I am not writing this for sympathy. I know an overwhelming amount of people who have done the same thing. As medical professionals, we consistently prioritise other people’s needs above our own. It is part of the job. However, yesterday I was unsafe. I could barely walk, let alone be expected to make a legitimate management decision for a patient. I drugged myself up on a combination of co-codamol and nurofen, and wandered the hospital with a box of tissues and a litre of ribena. In my mind, there was no other option. Bank holidays and weekends run on skeleton staff – the number of doctors to patients is dangerous even when everyone is on top of their game. You have to be legitimately dying to justify staying home.
Bank holidays in particular also tend to run on locum staff, particularly locum registrars.
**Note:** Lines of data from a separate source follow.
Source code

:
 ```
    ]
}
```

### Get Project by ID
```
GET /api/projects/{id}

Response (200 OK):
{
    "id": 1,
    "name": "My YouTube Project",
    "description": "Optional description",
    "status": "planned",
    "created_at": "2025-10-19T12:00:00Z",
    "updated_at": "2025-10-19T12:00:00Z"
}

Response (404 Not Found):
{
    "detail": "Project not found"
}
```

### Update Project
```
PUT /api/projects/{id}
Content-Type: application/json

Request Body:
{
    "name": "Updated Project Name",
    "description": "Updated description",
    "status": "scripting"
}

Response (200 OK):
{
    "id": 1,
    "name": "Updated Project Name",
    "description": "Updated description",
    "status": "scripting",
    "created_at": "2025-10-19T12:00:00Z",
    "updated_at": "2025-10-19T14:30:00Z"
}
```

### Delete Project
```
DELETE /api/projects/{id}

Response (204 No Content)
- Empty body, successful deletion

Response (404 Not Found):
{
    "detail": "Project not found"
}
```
Now, whilst some of these are amazing doctors, most aren’t. Even if they are good clinically, they usually don’t know the hospital layout, don’t have access to the reporting systems, don’t know how to request imaging. It makes an already stressful shift unbearable when they don’t even have good clinical skills. My registrar on Friday did not recognize when a patient went into ventricular tachycardia on a monitor, and it was only because I happened to walk behind her that we managed to check if the patient had a pulse, start him on the correct medication and take him to CCU. How could I call in sick when I knew what state I was leaving the on call team in?
Things like updating families about patient’s conditions go by the wayside. Urgent blood tests get handed over from day team to night team and back again. Once you have been clerked in on an acute take you are lucky if you see a doctor at all until the next normal working day – if you are unlucky enough to be admitted on Good Friday then you can usually expect to sit idle, with no further medical assessment until 4 days later.
The only thing that alerts us to a patient’s deterioration is the NEWS call – a call put out when a combination of a patient’s blood pressure, heart rate, temperature and oxygenation reaches dangerous levels. These calls mean we have to come running to the ward, quite often for things that could easily have been avoided if there were enough staff to reassess a patient’s condition on a regular basis.
It is baffling to me that not more people die over long weekends in hospital. If you make it to the end of a shift without an “adverse outcome” it feels like it is more a result of luck than anything else. If we had even one more doctor on shift it would feel less unsafe. I know multiple doctors who would rather work twice the number of on calls with adequate staffing than half the number and feel unsafe. But I know it is all about money. We seem to have an endless pot to fund terrible locum doctors at the drop of a hat, but never enough left over to create a more tenable working rota, which would hopefully decrease the need for the locums in the first place.
And meanwhile, people like me come into work dangerously unwell, and then take up a bed in ED for assessment – further adding to the workload of an already overstretched system.